University of Arizona photo |
"Over much of the last decade, oil and gas operators in Texas and a dozen other U.S. states have flared, or burned off, at least 3.5 trillion cubic feet of natural gas, according to an analysis of satellite data by the Howard Center for Investigative Journalism" at Arizona State University, Laura Kraegel, Mollie Jamison and Aydali Campa report for Inside Climate News. "That’s the greenhouse gas emissions equivalent of nearly 42 million cars driving for a year. The industry has also directly released unknown amounts of gas into the atmosphere through a process called venting. Between them, flaring and venting release a noxious cocktail of carbon dioxide, methane and other pollutants."
Government auditors have warned for nearly two decades that inadequate data collection has obscured the amount of greenhouse gases released by flaring and venting, "but regulators are largely unaware of the amount of gas being flared and vented, the Howard Center found.
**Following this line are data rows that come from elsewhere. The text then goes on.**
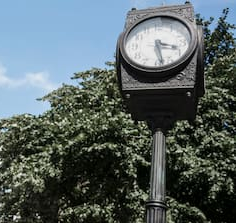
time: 3:28
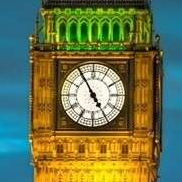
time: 4:54
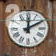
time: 12:09
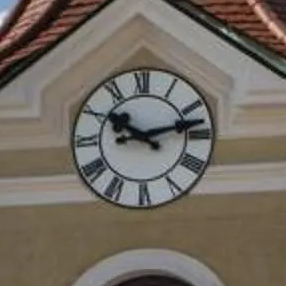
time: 10:12
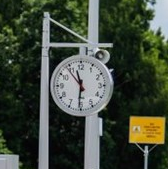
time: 11:30
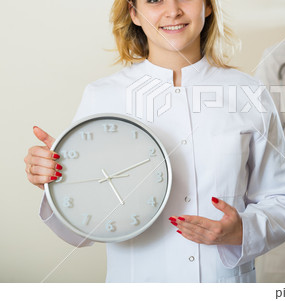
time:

It’s a blind spot that’s developed under limited federal oversight and a patchwork of state regulations, lax enforcement and inconsistent data collection," Kraegel, Jamison and Campa report. "The satellite flaring volumes calculated by the Howard Center, with the guidance of scientists who pioneered and used the methodology, far exceed the total reported to regulatory agencies in the 13 states designated by the U.S. Energy Department as having the most active flaring. They also far surpassed the total published by the Energy Information Administration, the U.S. Energy Department analytics agency that says it gets its data from the states."
The story is the first in a four-part series by the Howard Center about the flaring and venting of natural gas by oil and gas companies in more than a dozen states across the country.